Let it be said, first, that I am not a major Boehner basher (although at one point I was such a basher, because of his handing out campaign contributions on the House floor, which infuriated me). I think he did a slightly better job in the last two years than I expected, and I think his heart is in the right place and so too usually are his mind and his principles.

That said, just on his own merits without regard to Boehner, I thought Dan Lungren was terrific today. (I was only able to listen to about half of his phone conference with bloggers because I had another meeting, but this is based on the half of it that I heard.) Apparently some other bloggers weren’t quite as impressed — which may be an indicator that I am, at age 44, hopelessly outdated with what impresses these young techsters. I am beginning to think that their way of communicating and my own are hopelessly disconnected, which also means that they probably would not respond well today to a Ronald Reagan (stylistically) even if Reagan’s message were updated to apply his principles to today’s issues. Anyway, if the bloggers on the call weren’t impressed, I don’t know what will impress them.

Lungren came across to me as the principled, forceful, articulate leader I remember from the 1980s. Other bloggers are noting that, well, ho hum, he made a case against the auto industry bailout, as if that were just to be expected. But to me the key thing is HOW he made the case: He made it in a coherent fashion, with a concise explanation of what the alternative is (bankruptcy, which means not going out of business but business reorganization, which is a good thing, not a bad one).

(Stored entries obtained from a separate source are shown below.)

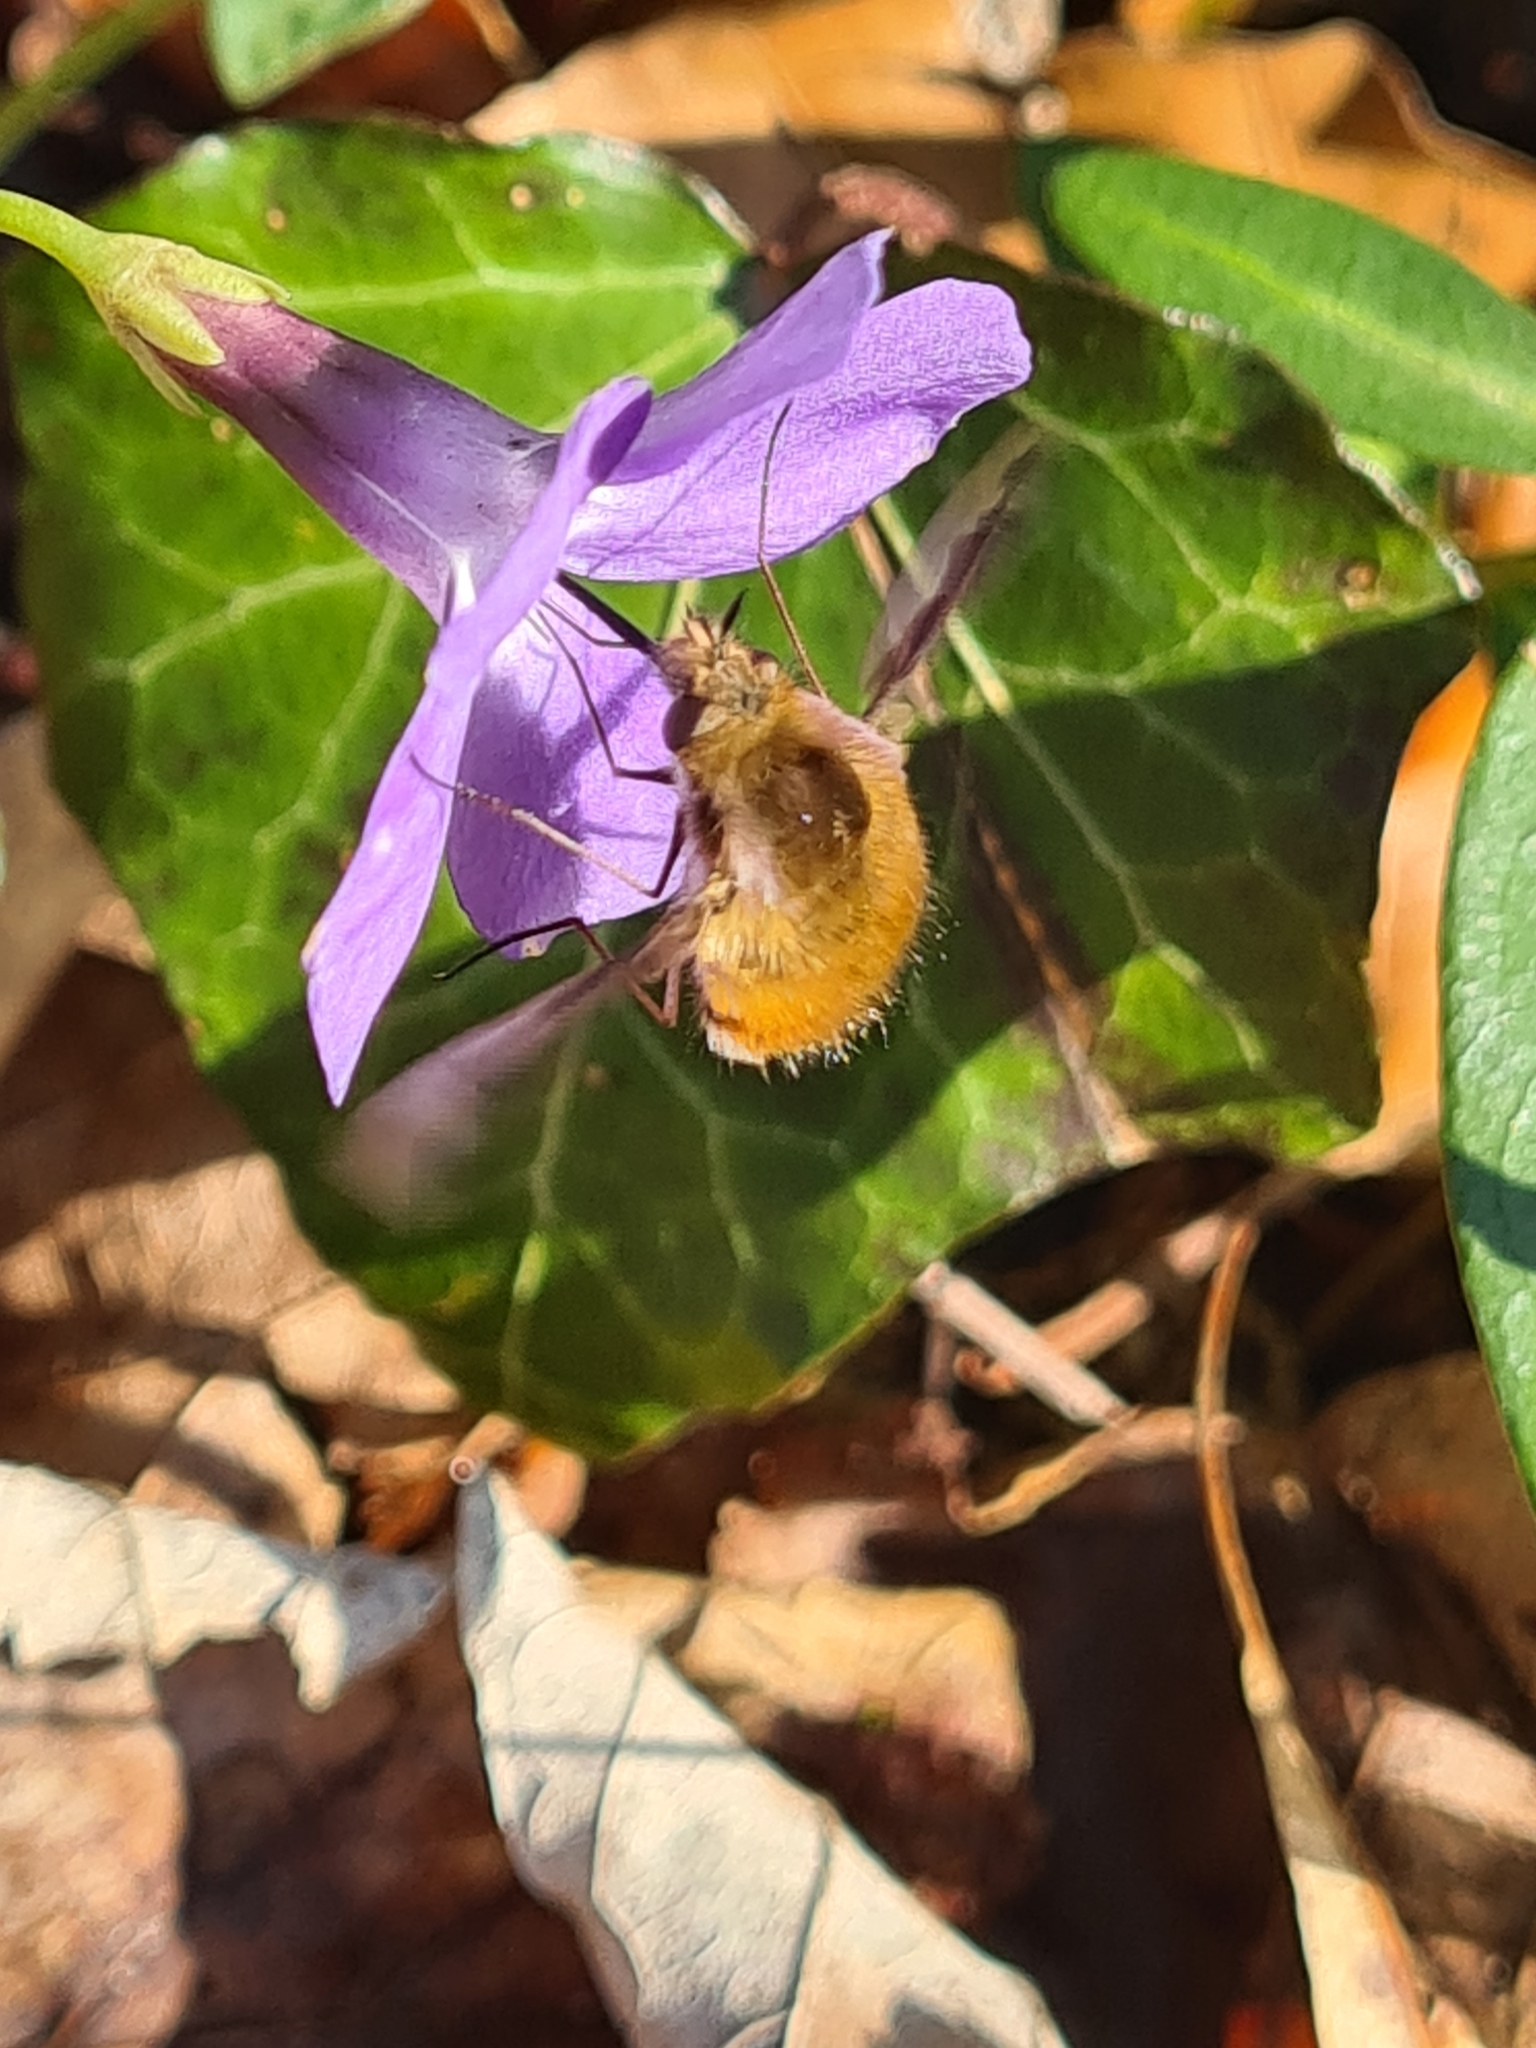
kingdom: Animalia
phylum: Arthropoda
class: Insecta
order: Diptera
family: Bombyliidae
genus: Bombylius
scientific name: Bombylius major
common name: Bee fly
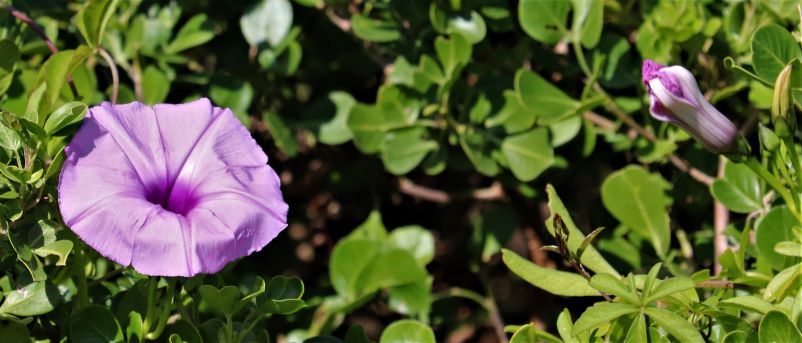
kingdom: Plantae
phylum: Tracheophyta
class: Magnoliopsida
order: Solanales
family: Convolvulaceae
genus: Ipomoea
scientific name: Ipomoea cairica
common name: Mile a minute vine
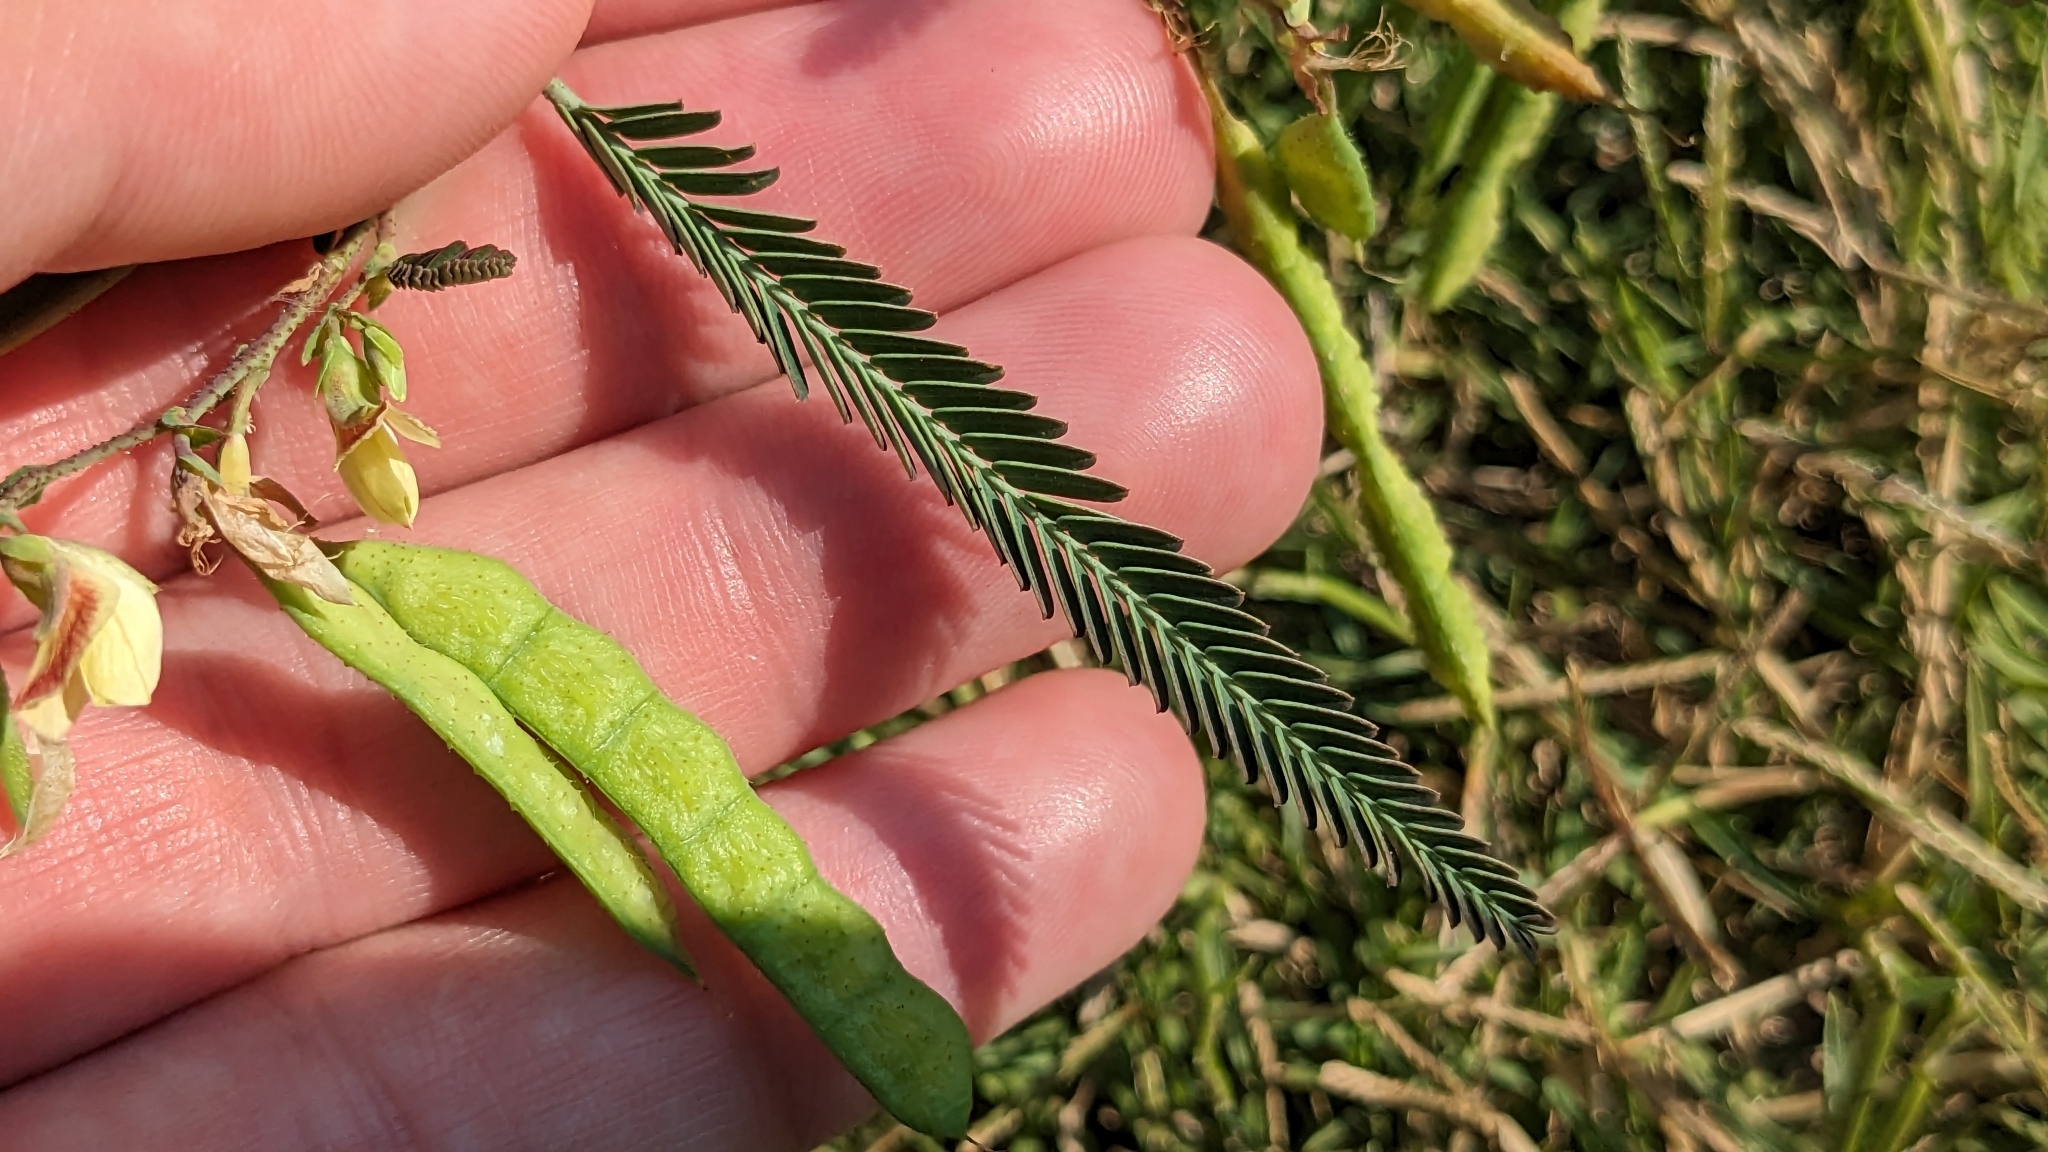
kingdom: Plantae
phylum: Tracheophyta
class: Magnoliopsida
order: Fabales
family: Fabaceae
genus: Aeschynomene
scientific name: Aeschynomene indica
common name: Indian jointvetch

He made a strong case, to me at least, about process. He gave quite an example about how and why he objected last year to a new slogan the House GOP Conference adopted that exploded in their faces. Maybe process bores people these days. To me, it makes a huge difference — especially when one explains, as Lungren did, the NEXUS between process and substance. He explained WHY the bad process led to bad substance, and ALSO why the substance itself was bad on its own merits irrespective of process. That dual understanding is, to me, extremely important.

But again, I will leave a more detailed discussion (and explanation of what I was just writing about) until later, because I am curious to see Jim’s fuller take on things tomorrow — especially since, presumably, he got to listen to the entire call. But for now, let’s just say that the GOP caucus is crazy if it doesn’t seriously consider Lungren for a prominent role, very prominent, in the next two years.